Originally published April 25, 2008 at 12:00 AM | Page modified April 25, 2008 at 11:55 AM
Theater
"Fathers and Sons" brings Michael Bradford full circle
It all started for Michael Bradford one night in the late 1980s. A member of the U.S. Navy stationed in Bremerton at the time, Bradford...
Seattle Times theater critic
"Fathers and Sons"
Previews begin tonight; the play opens Thursday and runs Tuesdays-Sundays through May 25; $10-$55 (206-292-7676 or www.acttheatre.org).It all started for Michael Bradford one night in the late 1980s.
A member of the U.S. Navy stationed in Bremerton at the time, Bradford was out on a date with "a young lady from Bellevue."
"She wanted to go to the theater and said there's a play by this guy named August Wilson," says Bradford. "I told her I had no interest in that. I just wanted to go to a little jazz club or something."
Bradford can be glad his companion prevailed, and that the two attended a performance of Wilson's "Ma Rainey's Black Bottom" at Pioneer Square Theatre.
"It was my big introduction to theater, and I was mesmerized," he recalls by phone from Connecticut. "I thought, wait, these people can say these kinds of things onstage?
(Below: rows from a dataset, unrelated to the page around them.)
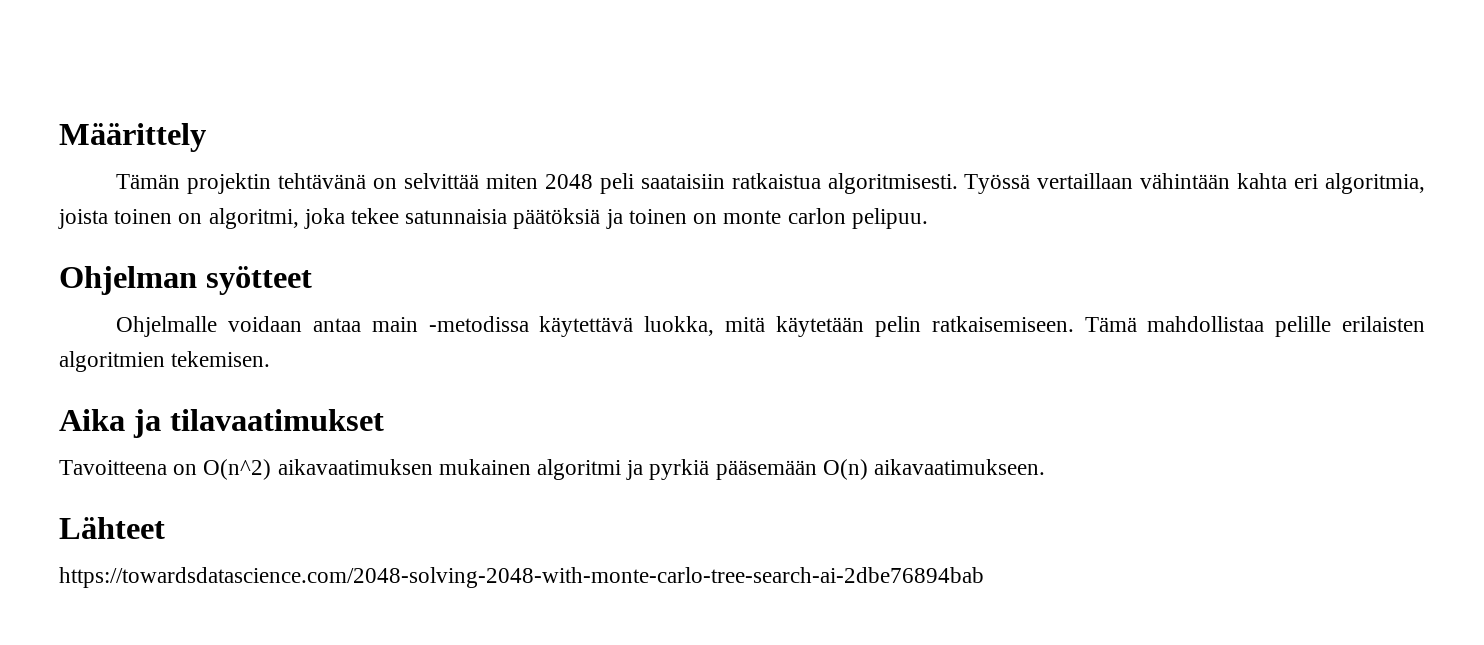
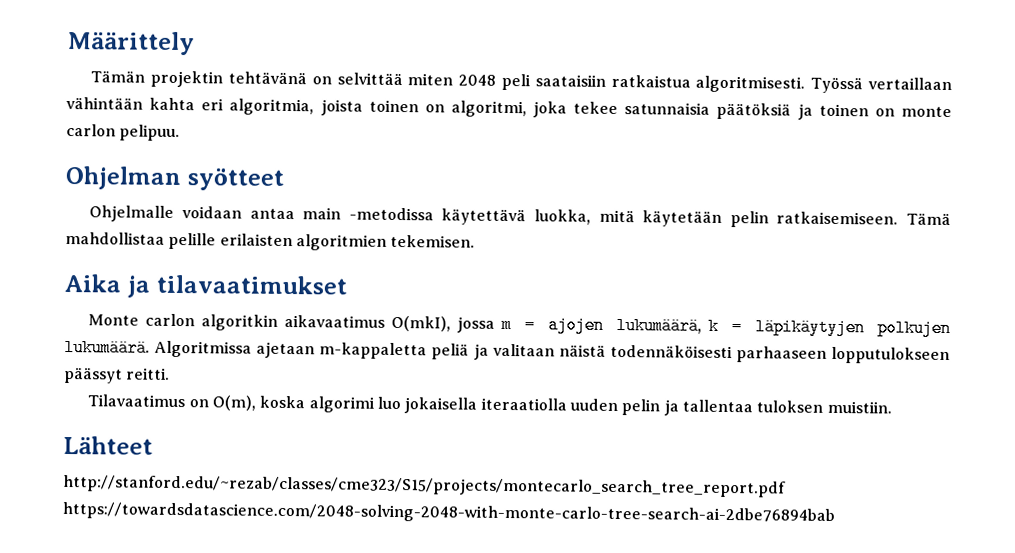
[59,459,1046,480] Tavoitteena on O(n^2) aikavaatimuksen mukainen algoritmi ja pyrkiä pääsemään O(n) aikavaatimukseen. -> [88,313,952,338] [64,338,951,365] [64,366,171,384] [87,394,892,416] Monte carlon algoritkin aikavaatimus O(mkI), jossa m = ajojen lukumäärä, k = läpikäytyjen polkujen lukumäärä. Algoritmissa ajetaan m-kappaletta peliä ja valitaan näistä todennäköisesti parhaaseen lopputulokseen päässyt reitti. // Tilavaatimus on O(m), koska algorimi luo jokaisella iteraatiolla uuden pelin ja tallentaa tuloksen muistiin.
(165, 528) none -> [63,474,786,498] http://stanford.edu/~rezab/classes/cme323/S15/projects/montecarlo_search_tree_report.pdf

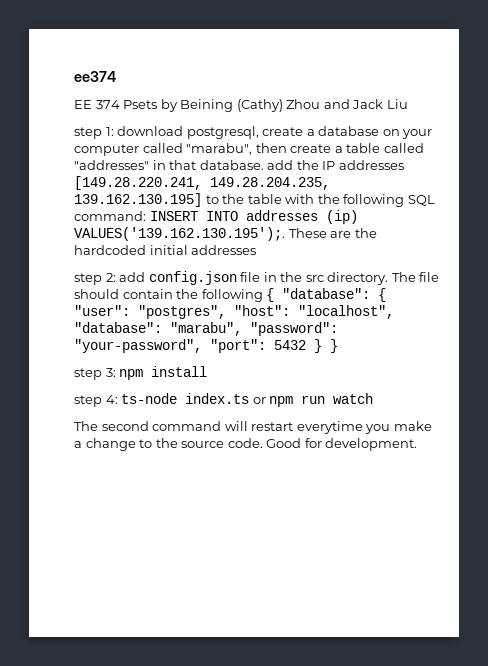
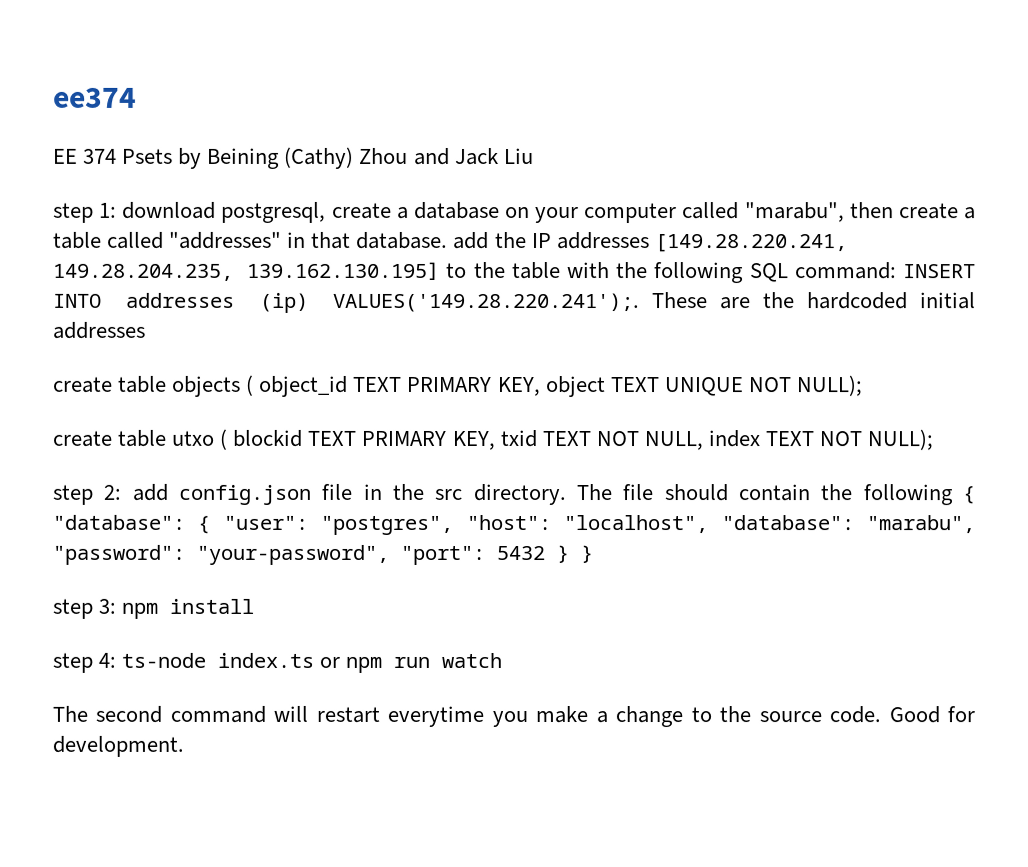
[74,227,285,241] VALUES('139.162.130.195');. -> [333,292,641,313] VALUES('149.28.220.241');.
(257, 250) none -> [53,374,863,398] [52,428,935,451] // create table objects ( object_id TEXT PRIMARY KEY, object TEXT UNIQUE NOT NULL); // create table utxo ( blockid TEXT PRIMARY KEY, txid TEXT NOT NULL, index TEXT NOT NULL);

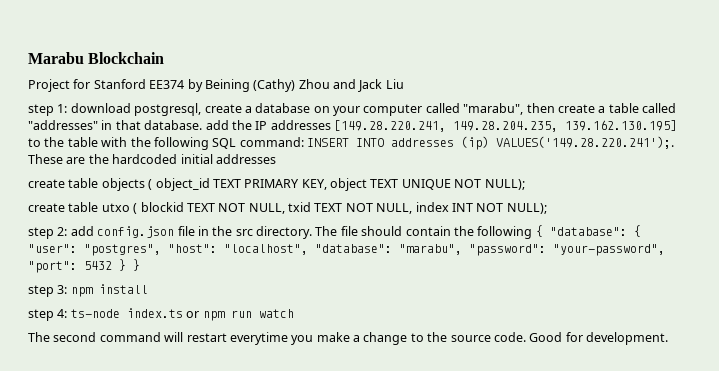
[53,87,137,108] [53,148,174,164] ee374 // EE 374 Psets -> [28,52,165,64] [28,79,185,92] Marabu Blockchain // Project for Stanford EE374
[361,430,496,450] PRIMARY KEY, -> [218,203,285,214] NOT NULL,
[764,431,815,447] TEXT -> [451,203,473,212] INT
Amazing! It was so powerful."
The experience was such an eye-opener, in fact, that Bradford followed his own muse to become a playwright and a current teacher of drama at University of Connecticut.
And he's tickled that his new family drama, "Fathers and Sons," will have its world premiere at ACT Theatre — blocks from the site where he first became stagestruck.
"I can't even fake the funk," the verbally ebullient Bradford tells you. "I am too enthused. It's a very full circle for me. I flew in at the beginning of rehearsals for a couple days, and walked downtown to Pike Market, the Left Bank Books, the crumpet place — all the little joints I hit in the late 1980s."
Though he'd written and published poetry, it was only after his 10-year Navy hitch as a submarine electrician that Bradford got down to penning plays — works that landed on such notable stages as New York's American Place Theatre and Lark Theatre.
"Fathers and Sons" is his fourth full-length script. And though it's fictional, Bradford acknowledges it has some parallels with his own life story.
"The impetus of the play is that a guy with a 4-year-old son has lost his child — literally lost him after taking him to the park," Bradford explains. "His own father decides to come and help him get through this situation, in the hope that they can reconcile their own difficult relationship."
He adds, "It came out of me as I was watching my own two kids grow up, and considering my relationship with my own father, and his with my grandfather."
Raised by his paternal grandparents in a small rural town in Kansas, Bradford barely knew his mother, "and my father came and went. I had a lot of love in my life, but it took me a long time to realize my parents just were who they were, and I couldn't fabricate a close relationship with them."
When his first marriage broke up (he's since remarried), Bradford was determined to be closer with own kids, who are now ages 16 and 13 and very much a part of his life.
But he agrees that the subject of father-son estrangement is still a festering issue for many black families — and playwrights (e.g., August Wilson's "Fences").
"It's one of those secret problems everybody knows about it, yet most people don't want to talk about it deeply. But we need to be thinking and talking about how we got in this particular position. This situation has laid on us for hundreds of years, kind of like wet muslin."
"Fathers and Sons" was developed in workshops at Lark Theatre ("it's a kind of theatrical home for me") and New York Stage and Film.
Bradford was delighted when Valerie Curtis-Newton, University of Washington drama professor and artistic director of ACT's Hansberry Project, chose to stage the first production. The four-member cast features well-known local actors Reginald André Jackson and William Hall Jr.
Along with visiting his old Seattle haunts, the show will allow Bradford to commune with the spirit of the late Wilson, who spent his final decade in Seattle.
Though he never got to know Wilson personally, "I miss him being in the world," says Bradford. "When I was too poor to go to the readings of his plays at the Eugene O'Neill Theater Center in Connecticut, I went to the rehearsals of them for free, and really soaked them up."
He adds with affection, "August was a bad, bad brutha. And he put out a lot of beautiful, beautiful work."